Depremzede Hayri Aslan, “Depremde eş ve dostların canları gitti. Biz kendi canımızı kurtardık ama oturduğumuz bina çatladı patladı. Ben de depremden sonra Yozgat’a gittim. Oğlum Almanya’da. Yozgat’ta ortakları var. Kuru yemiş yapıyorlar. Kar buz olduğu için orada kalamadık. Oradan Fethiye’de dayımın oğlunun villaları var 2 tane. Onlardan birine yerleştik. Kader nasıl giderse oradan kötü gider. Orada da klimadan yangın çıktı. Oturduğumuz yer alev aldı. Ardından Antalya’da hanımın akrabaları var. O bize önder oldu. Bizleri buraya kabul etti. Burada çok güzel bir yaşam var. Allah kimseyi ortada koymasın. Antalya halkına teşekkür ederim” dedi.
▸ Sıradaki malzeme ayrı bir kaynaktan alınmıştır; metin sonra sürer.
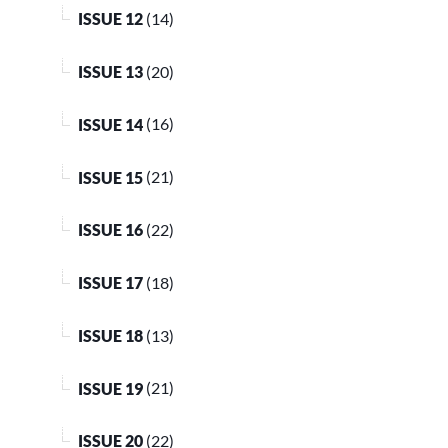
ISSUE 12
(14)
ISSUE 13
(20)
ISSUE 14
(16)
ISSUE 15
(21)
ISSUE 16
(22)
ISSUE 17
(18)
ISSUE 18
(13)
ISSUE 19
(21)
ISSUE 20
(22)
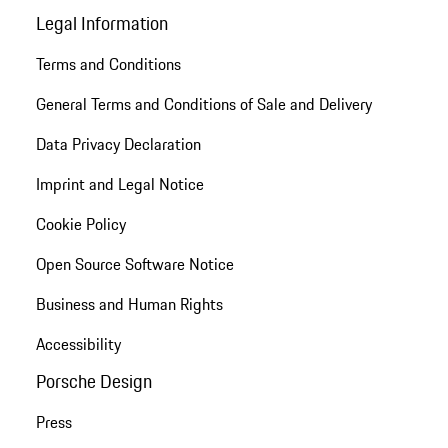
Legal Information
Terms and Conditions
General Terms and Conditions of Sale and Delivery
Data Privacy Declaration
Imprint and Legal Notice
Cookie Policy
Open Source Software Notice
Business and Human Rights
Accessibility
Porsche Design
Press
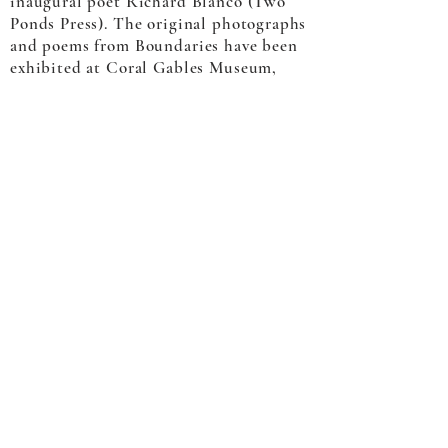
inaugural poet Richard Blanco (Two
Ponds Press). The original photographs
and poems from Boundaries have been
exhibited at Coral Gables Museum,
Center for Maine Contemporary Art,
and the Ogunquit Museum of
American Art.
He is a represented artist at Dowling
Walsh Gallery in Rockland Maine,
Corey Daniels Gallery in Wells Maine
and Soapbox Arts in Burlington
Vermont.
© 2022 Jacob Hessler |
Hessler Creative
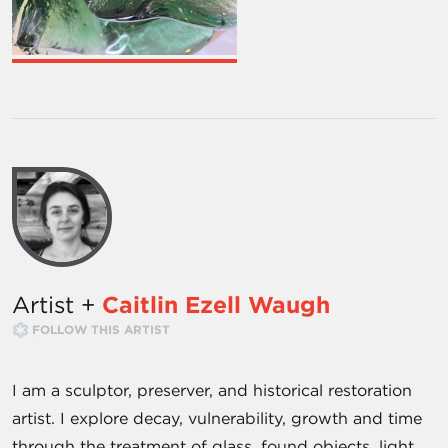
Artist +
Caitlin Ezell Waugh
FOLLOW THIS ARTIST
I am a sculptor, preserver, and historical restoration
artist. I explore decay, vulnerability, growth and time
through the treatment of glass, found objects, light,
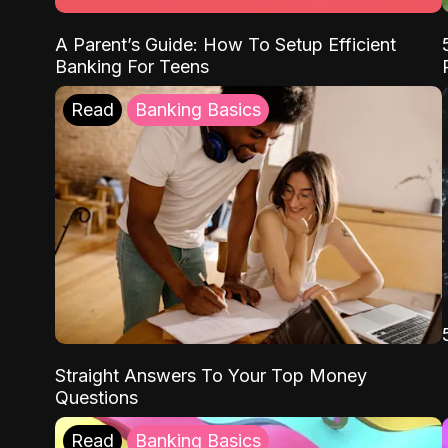
A Parent’s Guide: How To Setup Efficient
Banking For Teens
Read
Banking Basics
Straight Answers To Your Top Money
Questions
Read
Banking Basics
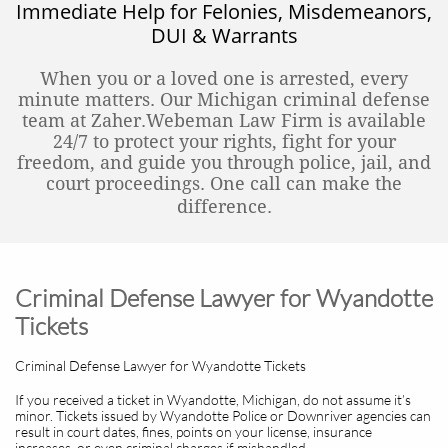
Immediate Help for Felonies, Misdemeanors,
DUI & Warrants
When you or a loved one is arrested, every
minute matters. Our Michigan criminal defense
team at Zaher.Webeman Law Firm is available
24/7 to protect your rights, fight for your
freedom, and guide you through police, jail, and
court proceedings. One call can make the
difference.
Criminal Defense Lawyer for Wyandotte
Tickets
Criminal Defense Lawyer for Wyandotte Tickets
If you received a ticket in Wyandotte, Michigan, do not assume it’s
minor. Tickets issued by Wyandotte Police or Downriver agencies can
result in court dates, fines, points on your license, insurance
increases, or even criminal charges if mishandled.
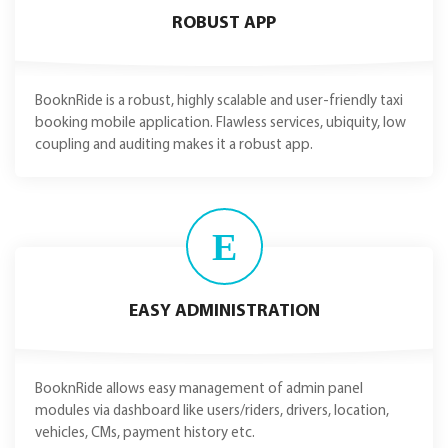
ROBUST APP
BooknRide is a robust, highly scalable and user-friendly taxi
booking mobile application. Flawless services, ubiquity, low
coupling and auditing makes it a robust app.
E
EASY ADMINISTRATION
BooknRide allows easy management of admin panel
modules via dashboard like users/riders, drivers, location,
vehicles, CMs, payment history etc.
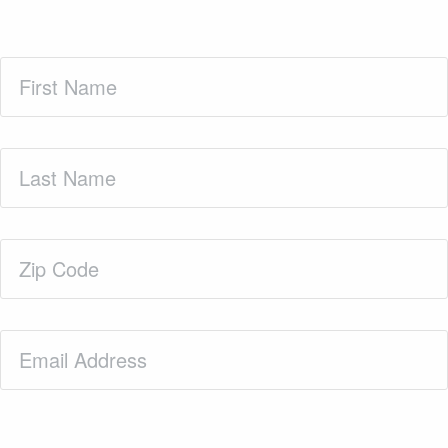
First
Name
(Required)
Last
Name
(Required)
Zip
Code
(Required)
Email
(Required)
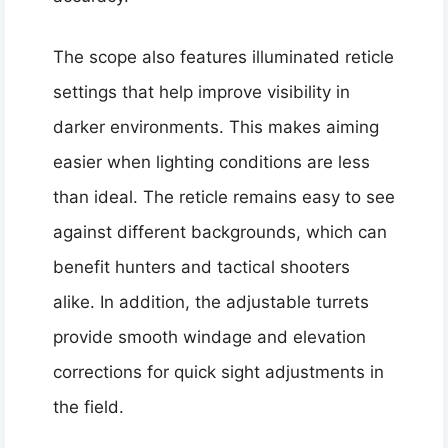
The scope also features illuminated reticle
settings that help improve visibility in
darker environments. This makes aiming
easier when lighting conditions are less
than ideal. The reticle remains easy to see
against different backgrounds, which can
benefit hunters and tactical shooters
alike. In addition, the adjustable turrets
provide smooth windage and elevation
corrections for quick sight adjustments in
the field.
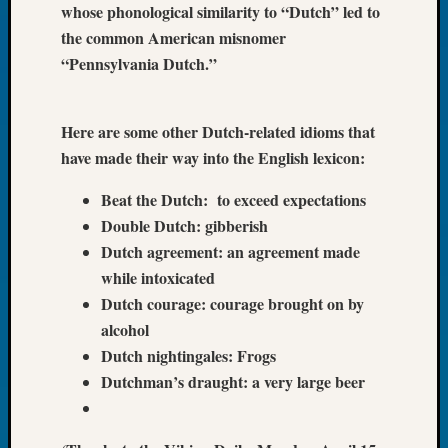
whose phonological similarity to “Dutch” led to
Tip
the common American misnomer
of
the
“Pennsylvania Dutch.”
Week
Small
Newspa
Here are some other Dutch-related idioms that
Clippi
have made their way into the English lexicon:
on
Ancest
Beat the Dutch: to exceed expectations
Workar
Double Dutch: gibberish
Dutch agreement: an agreement made
while intoxicated
Recent
Dutch courage: courage brought on by
Commen
alcohol
Kathle
Dutch nightingales: Frogs
Sizer
Dutchman’s draught: a very large beer
on
Let’s
Talk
Deprem nedeniyle evlerine giremediklerini anlatan Aslan, “4 tane dairemiz olduğu halde onların içine giremedik. Bu işte ağalık, paşalık, mal varlığı sökmüyor. ATM’lerden paramızı çekemedik. Bir AVM’ye gittik orada ekmeği bile karaborsadan aldık. Ekmek 3,5 liraydı, 7,5 liraya aldık. Depremzedelerden cep doldurmak, rant sağlamak isteyenler var” diye konuştu.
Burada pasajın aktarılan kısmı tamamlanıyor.